Estratto scelto –
..............................

Informazione: la ricerca Unesco mostra la distanza dell’Italia dagli standard internazionali
Sono più di vent’anni che il Parlamento italiano discute di abolizione delle pene detentive a carico dei giornalisti. Senza risultato
La lettura dei nuovi dati dell’UNESCO, qui il Dossier, rende di un’evidenza incontestabile la distanza tra l’apparato normativo italiano in materia di diritto all’informazione e gli standard internazionali chiesti dagli organismi internazionali in materia di diffamazione sia in campo penale sia in campo civile.

..............................

Dati –
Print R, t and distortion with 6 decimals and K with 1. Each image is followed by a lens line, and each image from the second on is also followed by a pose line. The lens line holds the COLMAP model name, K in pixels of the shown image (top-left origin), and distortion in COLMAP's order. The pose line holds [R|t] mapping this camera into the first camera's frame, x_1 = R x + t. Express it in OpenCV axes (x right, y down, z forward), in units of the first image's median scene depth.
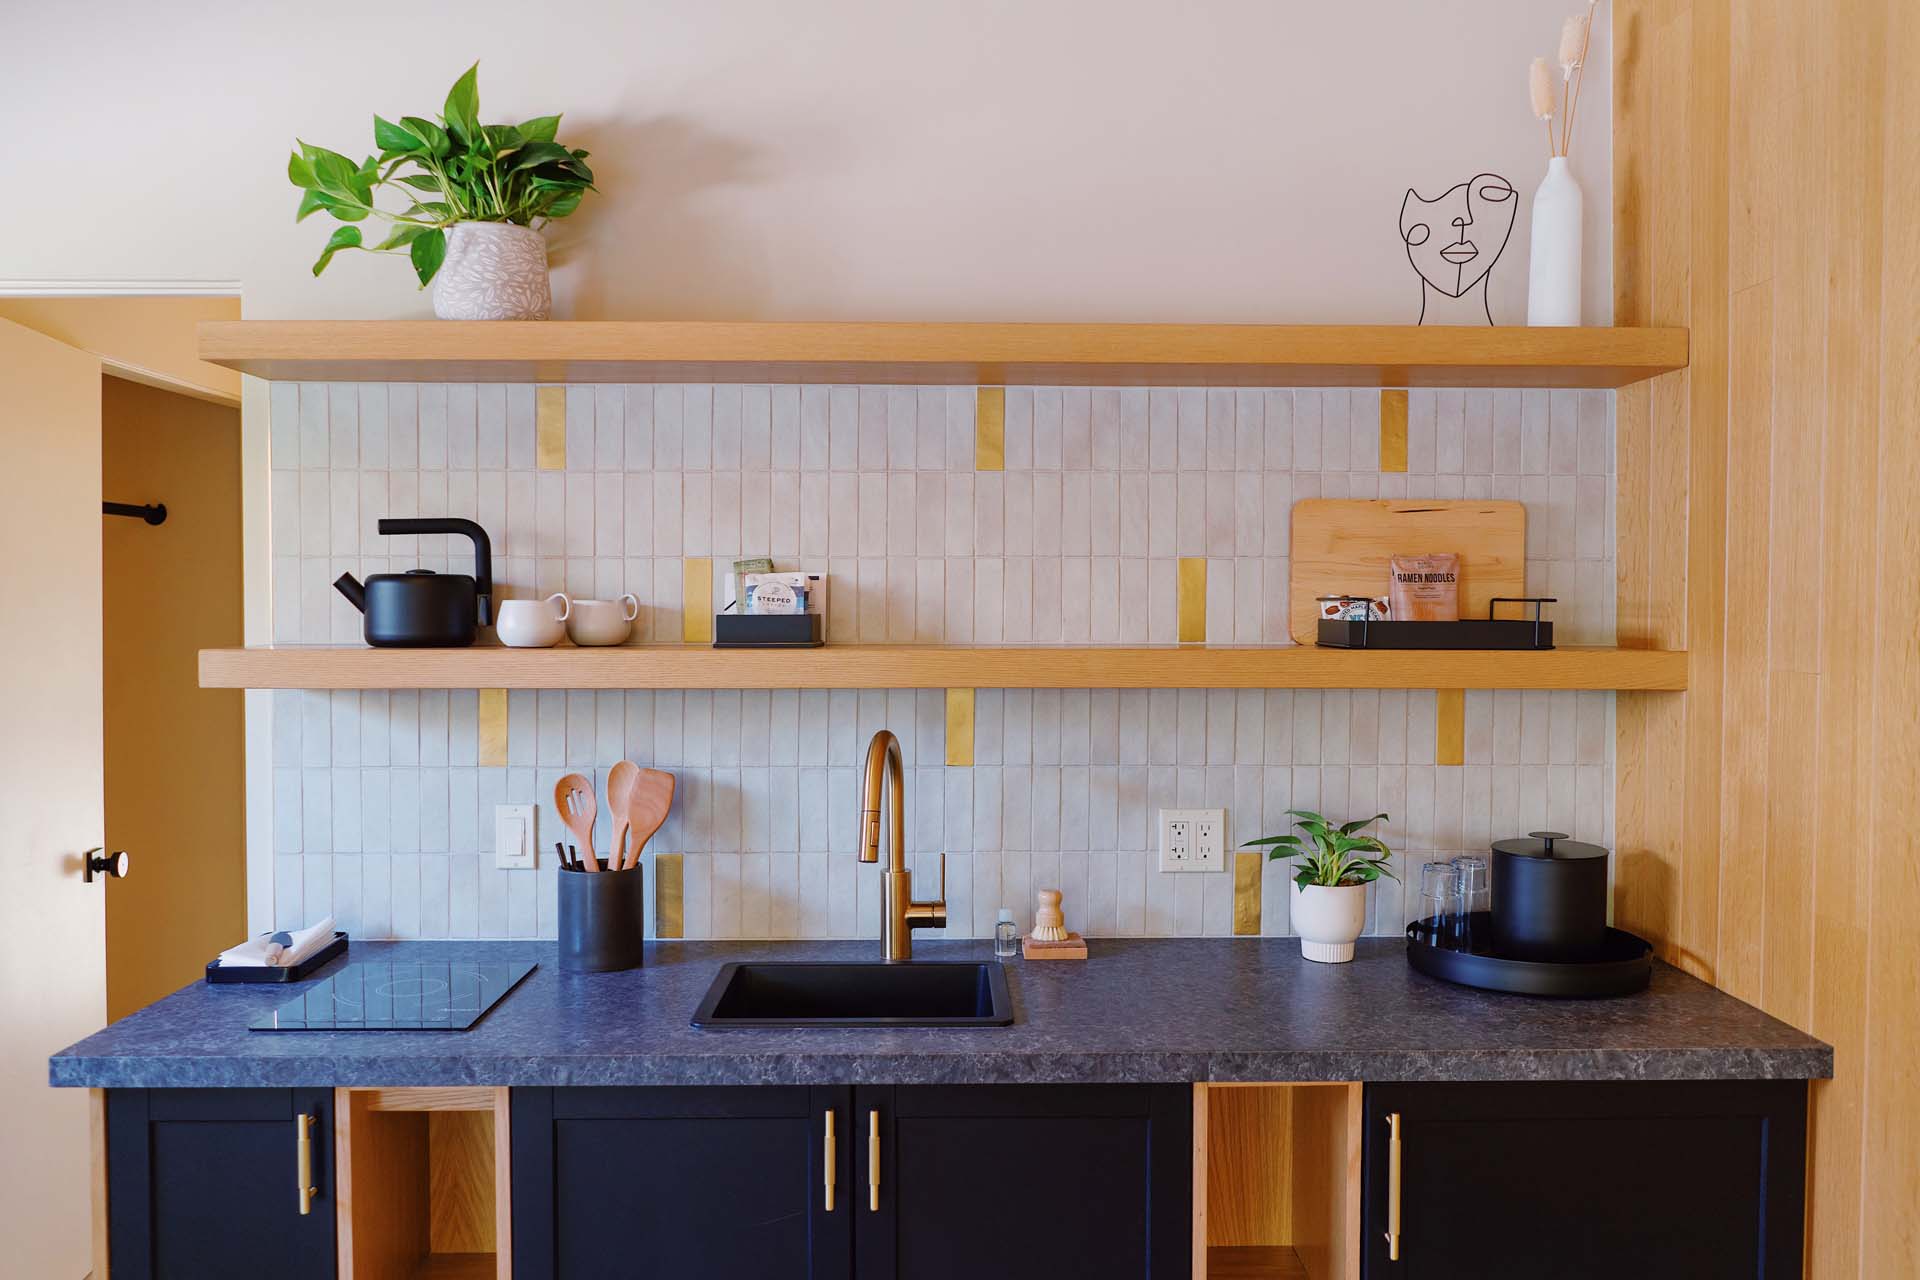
lens RADIAL K [[1480.2, 0, 961.0], [0, 1480.2, 649.9], [0, 0, 1]] dist [-0.022503, 0.007501]
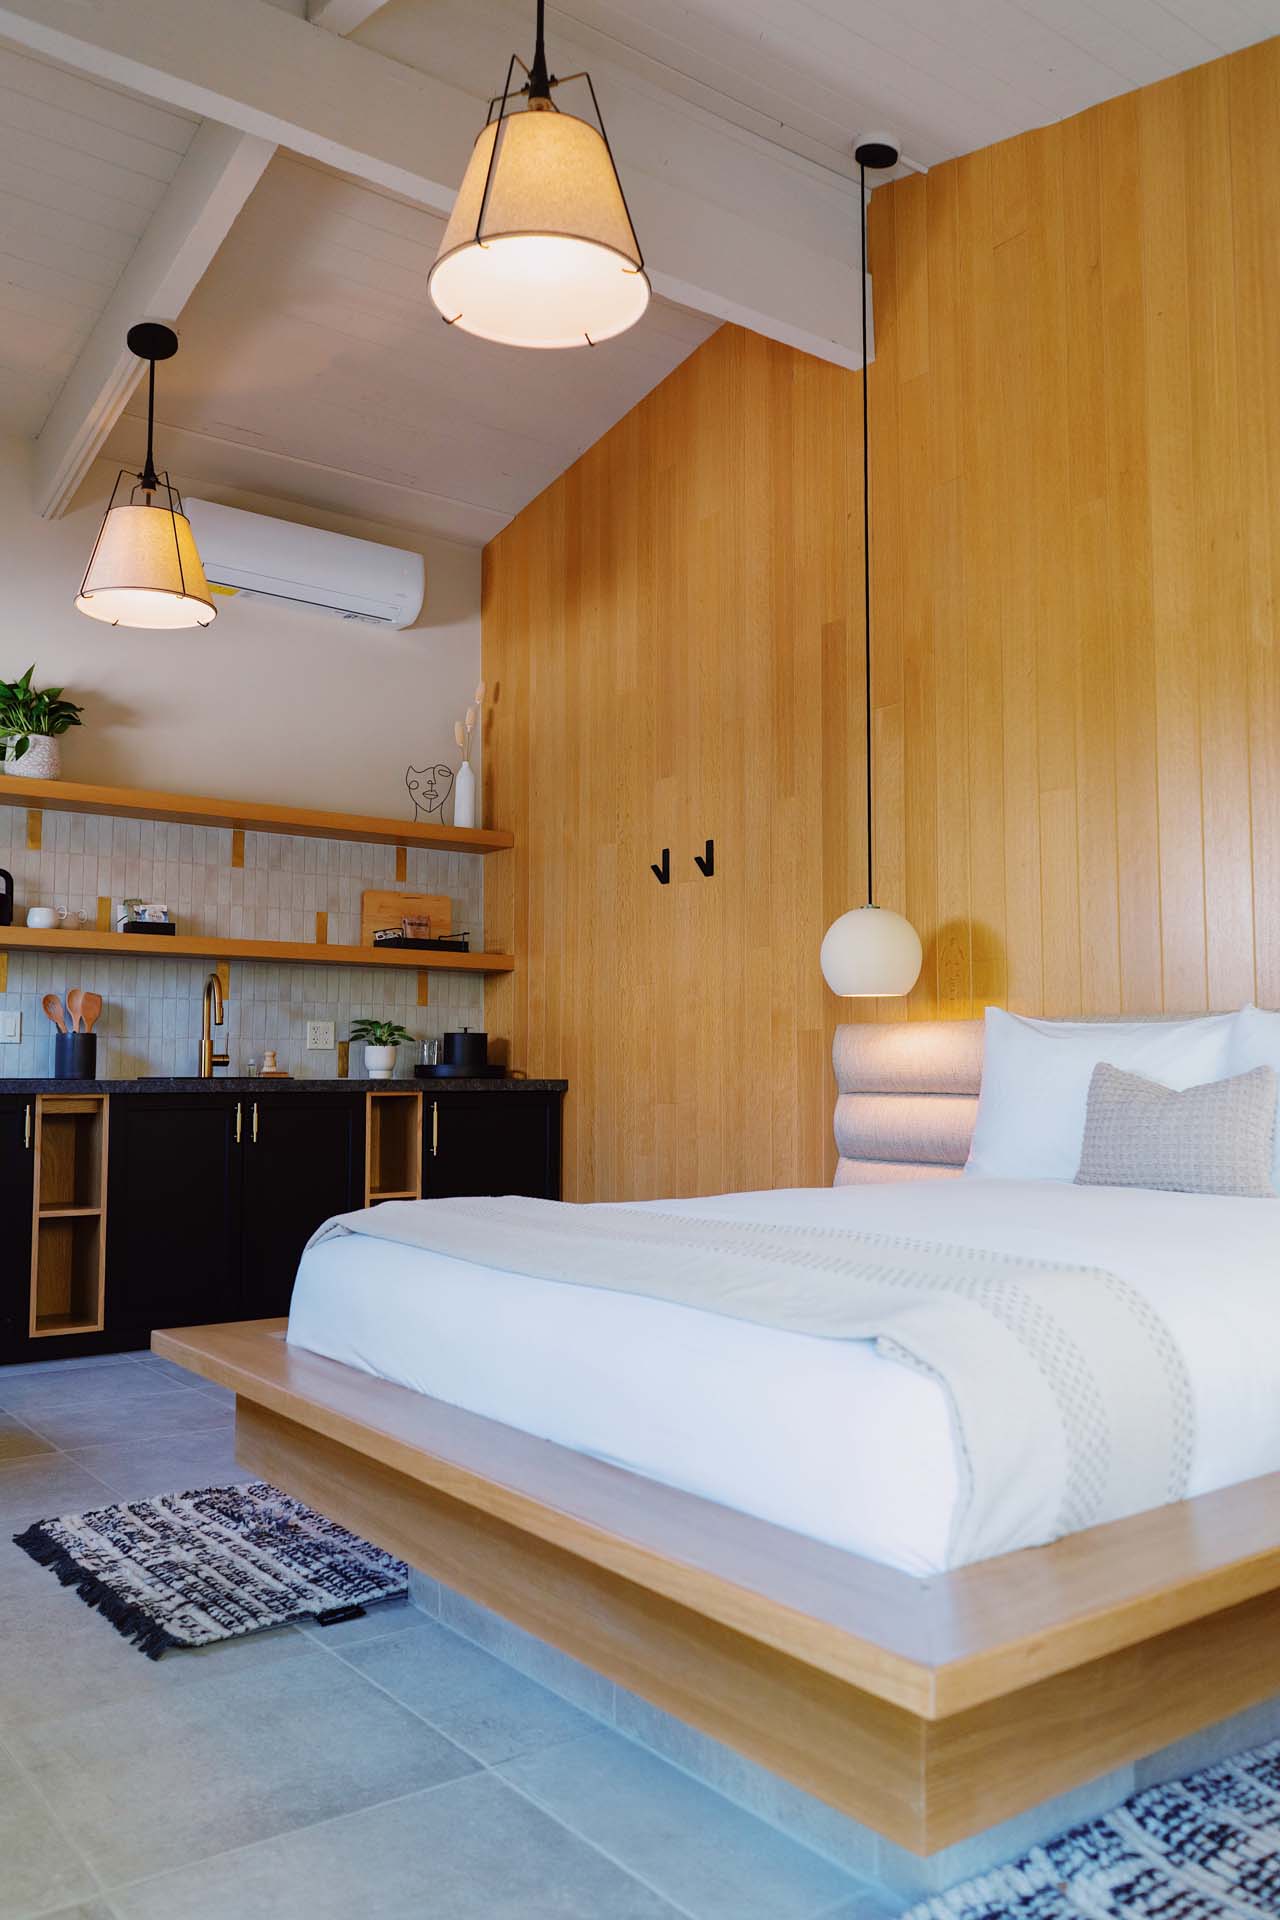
lens RADIAL K [[1480.2, 0, 648.1], [0, 1480.2, 956.6], [0, 0, 1]] dist [-0.022503, 0.007501]
pose [[0.809647, 0.044634, 0.585217, -0.784098], [0.019873, 0.994448, -0.103340, 0.257493], [-0.586581, 0.095299, 0.804264, -1.151633]]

..............................

Istruzioni – Riporta l'estratto scelto da "Informazione: la ricerca" fino a "in campo civile." compreso, sostituendo "giornalisti" con "cronisti". Le righe non servono per questo lavoro.

Soluzione –
Informazione: la ricerca Unesco mostra la distanza dell’Italia dagli standard internazionali
Sono più di vent’anni che il Parlamento italiano discute di abolizione delle pene detentive a carico dei cronisti. Senza risultato
La lettura dei nuovi dati dell’UNESCO, qui il Dossier, rende di un’evidenza incontestabile la distanza tra l’apparato normativo italiano in materia di diritto all’informazione e gli standard internazionali chiesti dagli organismi internazionali in materia di diffamazione sia in campo penale sia in campo civile.